* [What you will do]: Return all the entries exactly. No pictures.

───

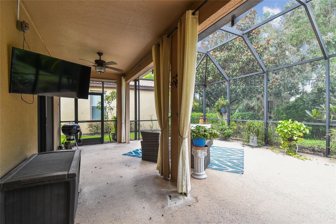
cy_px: 112
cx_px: 168
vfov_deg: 77.3
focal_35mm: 15
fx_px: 140
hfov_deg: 100.4
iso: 100
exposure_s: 1/5
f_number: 7.1
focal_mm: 10
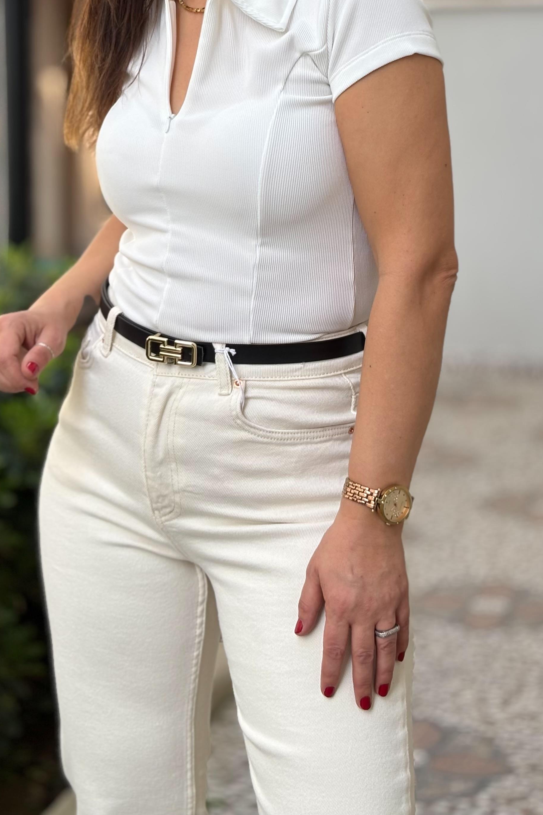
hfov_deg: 17.0
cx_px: 197
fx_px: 1810
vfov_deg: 25.1
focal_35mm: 80
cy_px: 214
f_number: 1.6
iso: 32
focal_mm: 5.96
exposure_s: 1/441
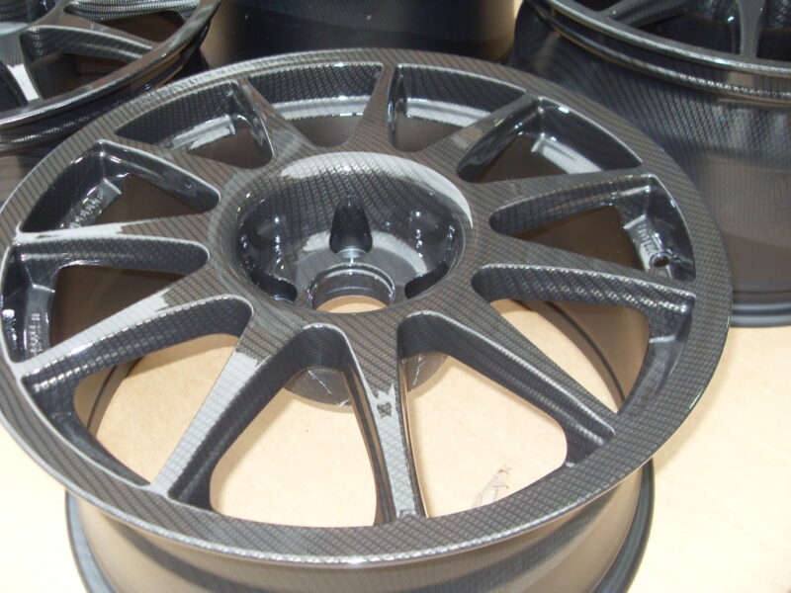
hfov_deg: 52.6
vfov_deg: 40.7
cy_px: 296
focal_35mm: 35
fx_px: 800
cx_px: 396
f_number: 2.8
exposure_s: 1/45
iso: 100
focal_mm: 6.3
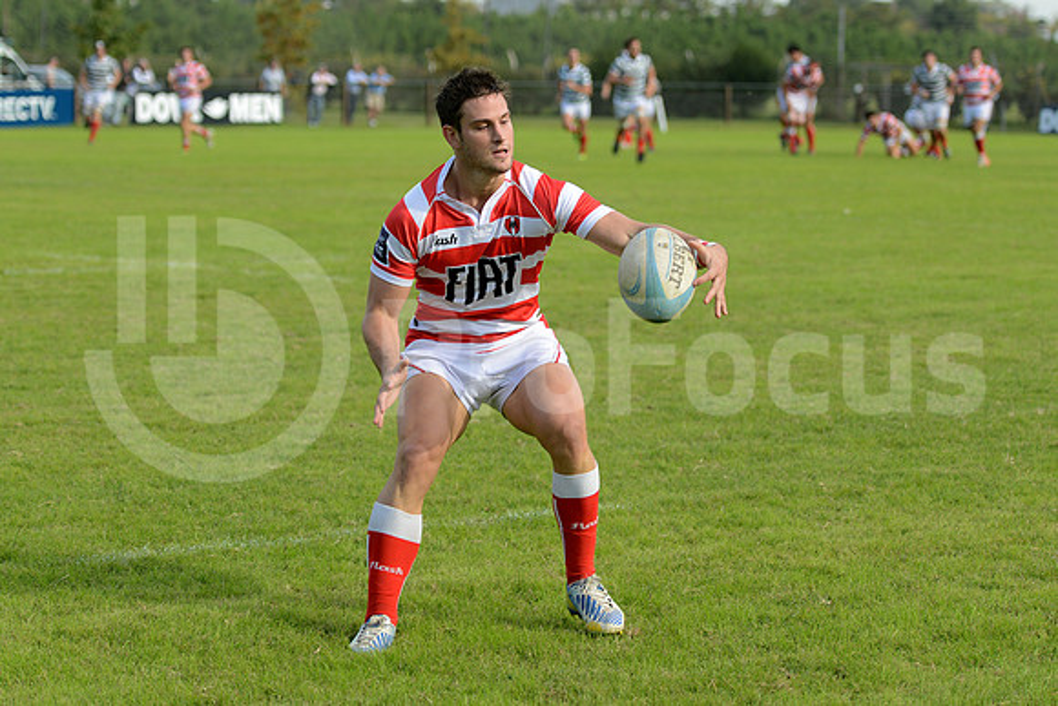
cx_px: 529
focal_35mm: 145
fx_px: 4262
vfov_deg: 9.5
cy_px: 353
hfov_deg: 14.2
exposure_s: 1/800
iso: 400
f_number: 4
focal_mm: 145
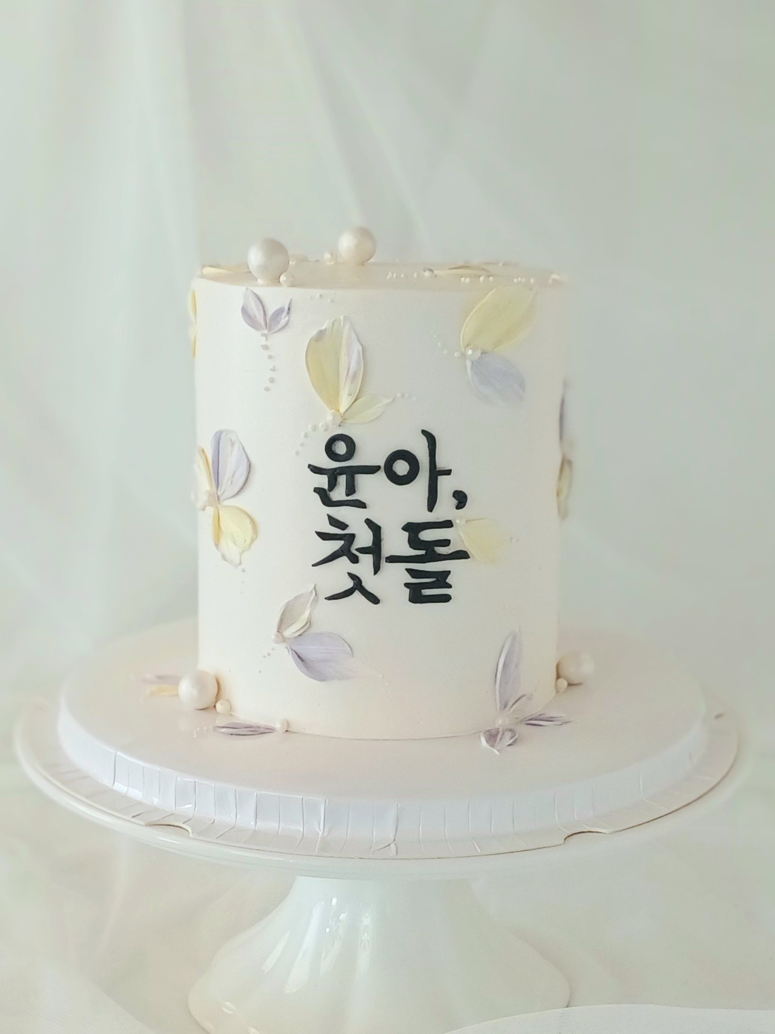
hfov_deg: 54.9
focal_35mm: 25
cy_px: 517
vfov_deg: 69.4
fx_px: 746
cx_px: 388
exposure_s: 1/60.2
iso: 160
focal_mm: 4.65
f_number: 1.8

───

* [Finished exercise]:
cy_px: 112
cx_px: 168
vfov_deg: 77.3
focal_35mm: 15
fx_px: 140
hfov_deg: 100.4
iso: 100
exposure_s: 1/5
f_number: 7.1
focal_mm: 10
hfov_deg: 17.0
cx_px: 197
fx_px: 1810
vfov_deg: 25.1
focal_35mm: 80
cy_px: 214
f_number: 1.6
iso: 32
focal_mm: 5.96
exposure_s: 1/441
hfov_deg: 52.6
vfov_deg: 40.7
cy_px: 296
focal_35mm: 35
fx_px: 800
cx_px: 396
f_number: 2.8
exposure_s: 1/45
iso: 100
focal_mm: 6.3
cx_px: 529
focal_35mm: 145
fx_px: 4262
vfov_deg: 9.5
cy_px: 353
hfov_deg: 14.2
exposure_s: 1/800
iso: 400
f_number: 4
focal_mm: 145
hfov_deg: 54.9
focal_35mm: 25
cy_px: 517
vfov_deg: 69.4
fx_px: 746
cx_px: 388
exposure_s: 1/60.2
iso: 160
focal_mm: 4.65
f_number: 1.8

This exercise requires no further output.